De plus en plus répandu dans les organisations privées et publiques, l’usage informel de l’IA générative impose un meilleur contrôle. Il reste beaucoup de chemin à parcourir en matière de sécurité, de conformité et de gouvernance des données.

Une intéressante étude qualitative a été conduite récemment par l'Inria et le club de data scientists Datacraft auprès de 14 grandes organisations dont Airbus, l'Assurance Maladie, le CHU de Montpellier et le Crédit Agricole. Cette enquête sur le Shadow AI montre que nous sommes encore loin d’un usage critique, réfléchi et responsable de l’IA. Plus d’un tiers des répondants (soit 37 %), utilisateurs d’IA génératives (IAGen), ne préviennent pas leur hiérarchie alors qu’ils s’en servent fréquemment. Les salariés s’emparent sans contrôle de l’IAGen pour reformuler des e-mails, structurer des présentations, produire des textes, traduire, faire de la veille ou approfondir des idées. Mais ils le font en dehors de tout cadre officiel.

Concernant l’IA non-générative, l’étude fait apparaitre un décalage entre les ambitions stratégiques et l’usage réel des IA, une tendance qui se poursuit avec l’IAGen. Ainsi, après une décennie, seuls 20 % des projets sont industrialisés, générant des failles en matière de sécurité, de conformité réglementaire, de gouvernance des données et de souveraineté technologique. L’enquête indique que l’IA, utilisée sans cadre, peut exacerber l’individualisation du travail, favoriser la compétition interne ou alimenter des inégalités de compétences non reconnues. De quoi fragiliser la cohésion des collectifs de travail et empêcher la construction de règles partagées.

L'AI Act entré en vigueur le 1ᵉʳ août 2024 sera progressivement appliqué, mais les usages critiques et stratégiques sont d’ores et déjà verrouillés par les organisations.

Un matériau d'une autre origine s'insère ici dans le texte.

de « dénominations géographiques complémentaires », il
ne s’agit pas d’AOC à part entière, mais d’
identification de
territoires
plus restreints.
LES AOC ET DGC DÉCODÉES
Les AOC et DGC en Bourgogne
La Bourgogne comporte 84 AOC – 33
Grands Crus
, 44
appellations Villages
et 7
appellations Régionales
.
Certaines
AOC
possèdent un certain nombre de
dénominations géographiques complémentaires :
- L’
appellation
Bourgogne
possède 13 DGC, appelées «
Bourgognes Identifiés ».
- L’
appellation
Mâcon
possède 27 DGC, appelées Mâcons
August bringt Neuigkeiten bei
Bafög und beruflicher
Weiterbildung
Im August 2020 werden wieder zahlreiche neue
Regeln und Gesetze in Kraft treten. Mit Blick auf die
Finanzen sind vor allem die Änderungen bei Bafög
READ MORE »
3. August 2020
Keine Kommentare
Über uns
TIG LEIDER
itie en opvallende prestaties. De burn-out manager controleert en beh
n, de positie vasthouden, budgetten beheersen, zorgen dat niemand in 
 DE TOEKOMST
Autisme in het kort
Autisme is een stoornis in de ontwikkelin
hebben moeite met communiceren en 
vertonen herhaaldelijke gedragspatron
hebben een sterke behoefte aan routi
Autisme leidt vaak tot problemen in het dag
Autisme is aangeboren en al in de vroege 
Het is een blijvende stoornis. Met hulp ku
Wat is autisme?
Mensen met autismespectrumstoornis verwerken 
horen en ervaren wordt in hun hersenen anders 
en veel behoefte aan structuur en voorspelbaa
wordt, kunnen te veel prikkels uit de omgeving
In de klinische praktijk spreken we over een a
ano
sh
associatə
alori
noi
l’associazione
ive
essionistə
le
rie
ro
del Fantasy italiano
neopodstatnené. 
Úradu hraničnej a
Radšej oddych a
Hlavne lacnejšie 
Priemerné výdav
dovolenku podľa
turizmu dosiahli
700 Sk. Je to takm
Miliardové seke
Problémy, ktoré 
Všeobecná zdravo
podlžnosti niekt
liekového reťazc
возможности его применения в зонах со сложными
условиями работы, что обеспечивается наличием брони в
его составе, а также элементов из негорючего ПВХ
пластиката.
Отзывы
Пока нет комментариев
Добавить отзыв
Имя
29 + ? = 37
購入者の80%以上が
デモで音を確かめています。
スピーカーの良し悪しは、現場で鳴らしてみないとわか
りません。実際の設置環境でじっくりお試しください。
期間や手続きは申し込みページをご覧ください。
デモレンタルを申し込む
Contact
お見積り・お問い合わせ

Des préconisations pour sortir du Shadow IA

Pour mettre des garde-fous aux utilisations incontrôlées de l’IA, il faut associer la DSI, les responsables métiers, les directions juridiques, la RH et les représentants du personnel. Sans oublier bien entendu les collaborateurs qui disposent d’un précieux savoir informel sur ce domaine. Il faut naviguer entre la vitesse d’exécution, la rigueur, l’autonomie et la conformité. Pour juguler le Shadow AI, sachant qu’il ne sera pas possible de le faire totalement, quatre pistes sont suggérées par l’enquête de l’INRIA et les data scientists de DataCraft. D’une part, sortir de l’usage incontrôlé de l’IAGen de façon négociée entre toutes les parties. Connaissant les difficultés à établir de véritables consensus, la partie n’est pas gagnée.

Ensuite, il importe d’organiser des ateliers pour définir collectivement la qualité du travail et définir pour quels usages elle est la plus utile.

La troisième recommandation résonne comme une incantation formulée dans la langue administrative. Il s’agit de co-construire un cadre de confiance. En bref, d’arbitrer entre l’autonomie du personnel et l’élaboration d’un cadre clair et légal des usages de l’IA.

Enfin, les organisations privées et publiques doivent élaborer un parcours de formation qui prend en compte la totalité des enjeux. Depuis la qualité et la pertinence des données alimentant les LLM jusqu’à l’utilisation raisonnée des réponses des IAGen en passant par la capacité à créer des prompts saisis dans les IAGen. Ce dernièr savoir-faire devient aujourd’hui une compétence clef.